County Executive Ed Fitzgerald says WE the taxpayers spend $36 million on the hospital and he is making sure they do right by the community
"We have a real interest. The county is the owner of the hospital we are the owners," said County Exec. Ed Fitzgerald.
This has been a challenging year financially for MetroHealth. Our uninsured patient visits have increased by 8% over 2010, our cost growth has outstripped reimbursement and our county subsidy was reduced by 10%. These factors have impacted our ability to meet our budget targets. As a result, our 2012 planning process includes targets that budget for reductions in our employee force.

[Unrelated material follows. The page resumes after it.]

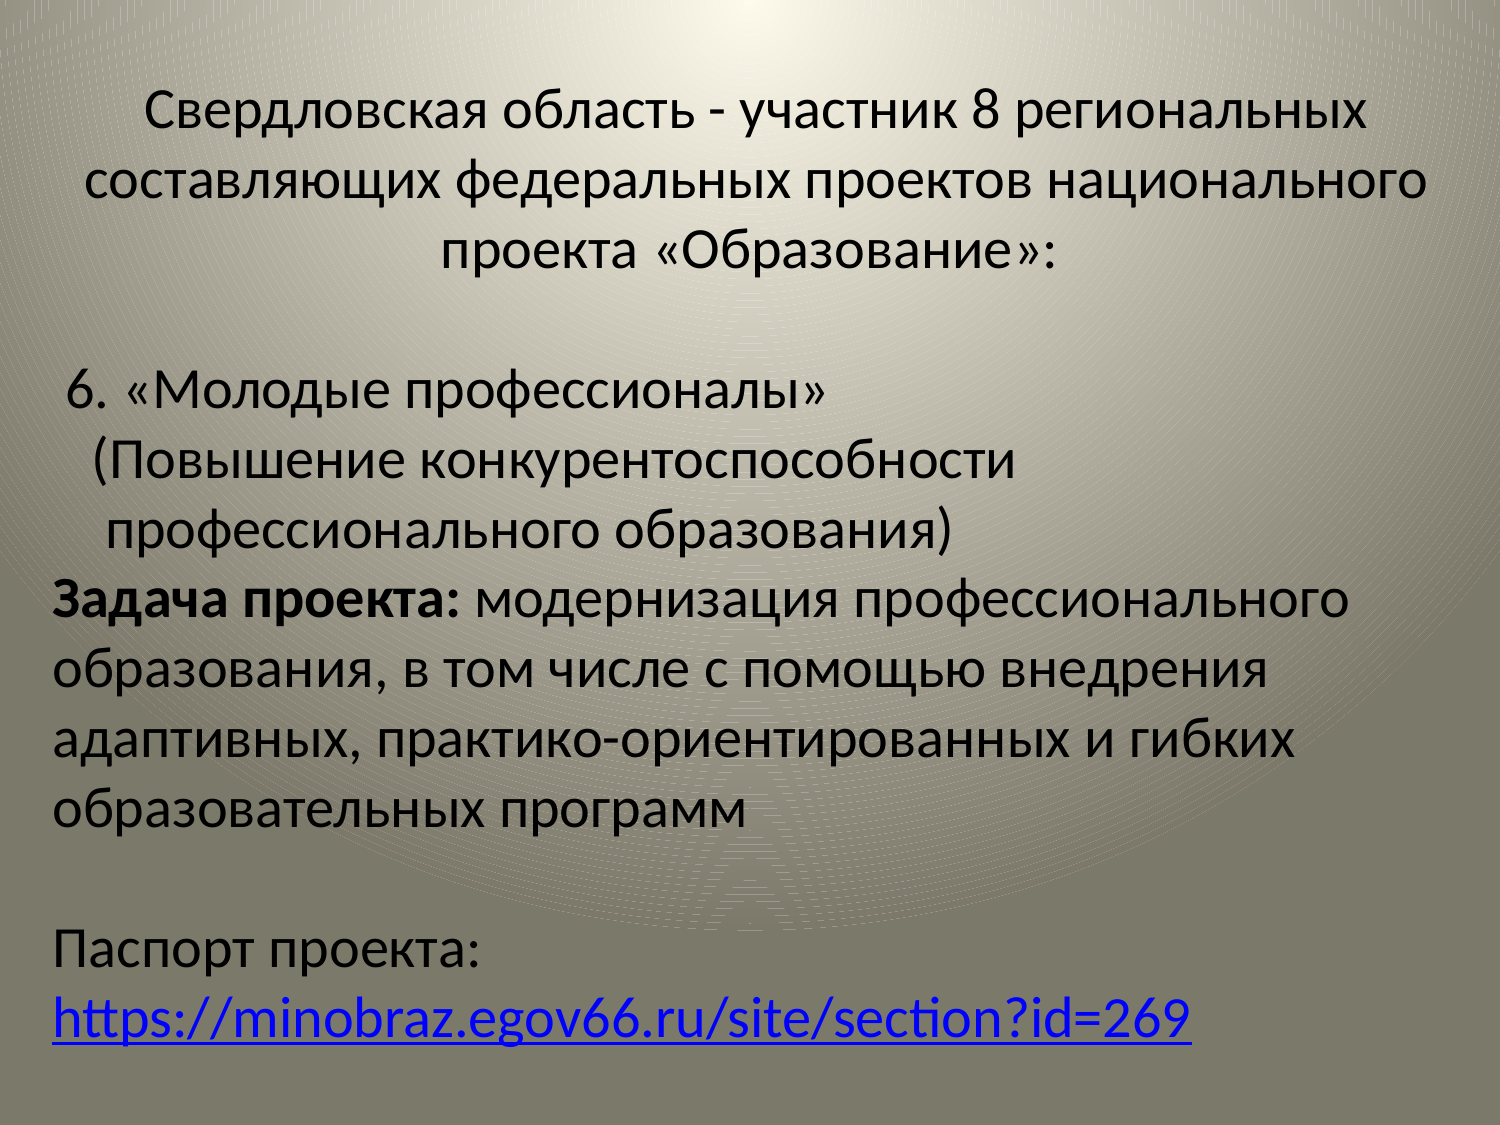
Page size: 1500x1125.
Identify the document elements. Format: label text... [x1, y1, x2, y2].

text_box Свердловская область - участник 8 региональных составляющих федеральных проектов национального проекта «Образование»: 6. «Молодые профессионалы» (Повышение конкурентоспособности профессионального образования) Задача проекта: модернизация профессионального образования, в том числе с помощью внедрения адаптивных, практико-ориентированных и гибких образовательных программ Паспорт проекта: https://minobraz.egov66.ru/site/section?id=269 [37, 62, 1475, 1125]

Clinical and administrative leadership are working hard to submit a 2012 budget that will leave MetroHealth clinically, operationally and financially sound. Plans are still being developed at this time and cuts will occur across the organization.
We value the contribution of all MetroHealth employees and will look for ways to minimize the effects of this action. Every effort will be made to support employees affected by this transition. This operational change is crucial to ensuring the financial strength of MetroHealth while maintaining our mission.